As bizarre as this all appears, the film’s title is surprisingly from one of the more linear tangents - Henry dreams of his severed head being sold to a factory and being processed into pencil erasers. Though it was shot over 6 years in the 70’s not one frame looks tied to that period. Actually not one frame looks tied to any period - it exists in a time and world completely of its own creepy creation.
The powerful draw of such bewildering and unpleasant aestetics is hard to explain; I thought often that I couldn’t believe anyone would pick this as their favorite movie but I’ve heard a number folks do just that. I have to take into account that having seen it for the first time just the other day may not be enough time to process the experience.
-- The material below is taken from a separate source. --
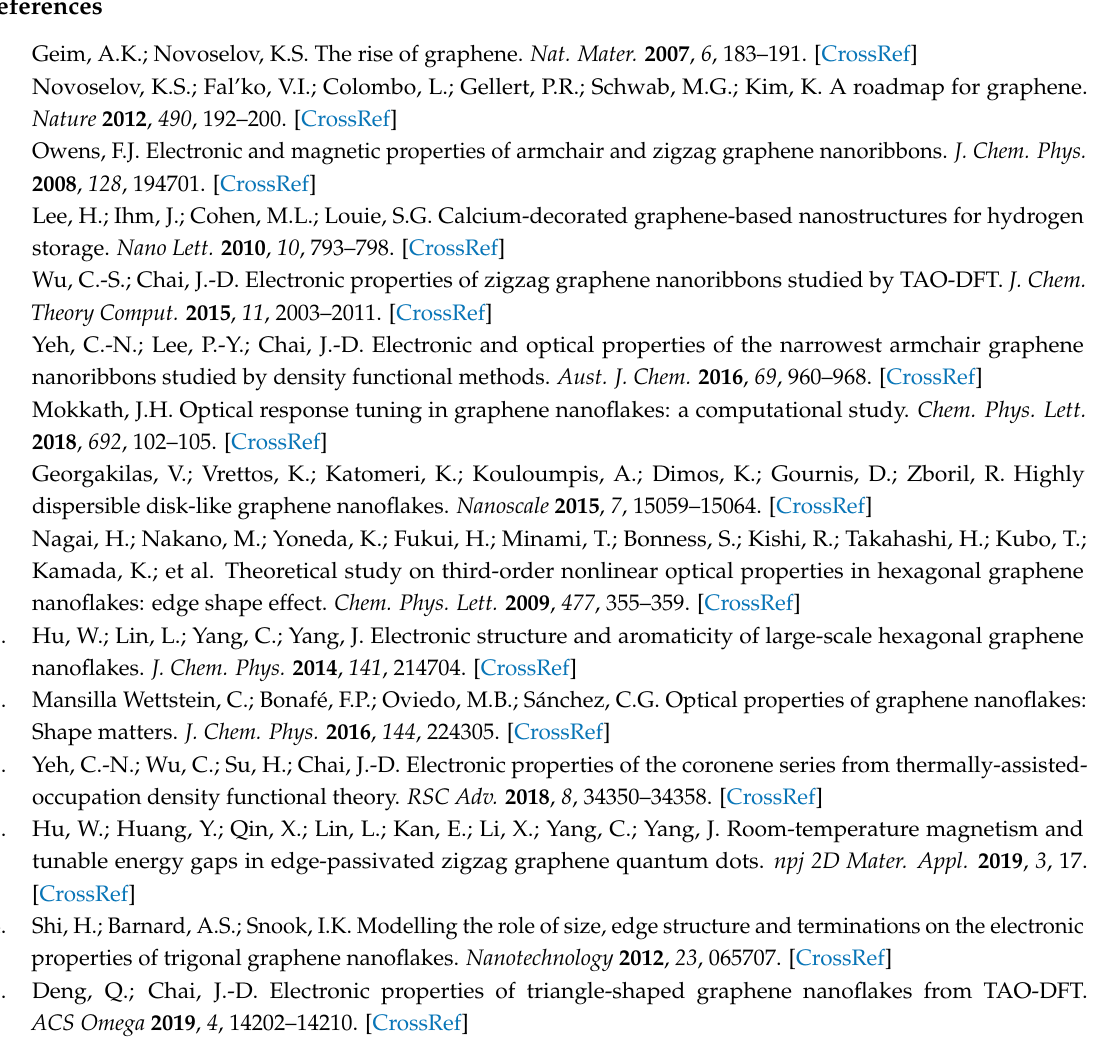
s1, Table S1: Singlet-triplet energy gap E ST (in kcal/mol) of n -pyrene, calculated by spin-unrestricted TAO-LDA, Table S2: Vertical ionization potential IP v (in eV), vertical electron affinity EA v (in eV), fundamental gap E g (in eV), and symmetrized von Neumann entropy S vN of ground-state n -pyrene, calculated by spin-unrestricted TAO-LDA, Table S3: Active orbital occupation numbers (HOMO − 9, HOMO − 8, ..., HOMO, LUMO, ..., LUMO+8, and LUMO+9) of ground-state n -pyrene, calculated by spin-restricted TAO-LDA. For brevity, HOMO/LUMO is denoted as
For a first time director it is a incredible piece of work - Lynch has the most fascinating yet frustratingly obtuse filmography of any noted director over the last 30 years and seeing ERASERHEAD for the first time gives me a perspective on his work I was sadly lacking.
The last half hour of the film I had to use the restroom but could not remove myself from my seat. I could not stand to have a broken viewing of the ERASERHEAD experience. It was an experience that I loved and hated; that was disgusting yet beautiful and one that I could do without ever seeing again but still am looking forward to revisiting. *
The Colony Theater in North Raleigh showed ERASERHEAD as part of their Cool Classics @ The Colony series and I was amused to see that they dug up a couple of old trailers of a few obscure 70's flicks to screen beforehand. The first was for THE CHICKEN CHRONICLES which was Steve Guttenberg’s first film and the second was a Robbie Benson (a forgotten teen heart-throb) vehicle called DIE LAUGHING which also featured Bud Cort and Charles Durning. They were both hilarious additions to the marvelous mid-night movie-show.
More later...
Excellent. Glad you kinda sorta enjoyed it. I saw it for the first time just a few months ago and came away with a similar feeling, I think.
ReplyDeleteDon't feel bad - I saw "Eraserhead" for the first time late last year - and I'm old enough that I have could have seen it when it was first released.
ReplyDeleteGreat write-up. I "loved it and hated it" myself; it's a very compelling and interesting film, but it's often painful to watch. Especially the scnes of that whimpering, mutant baby - yecch!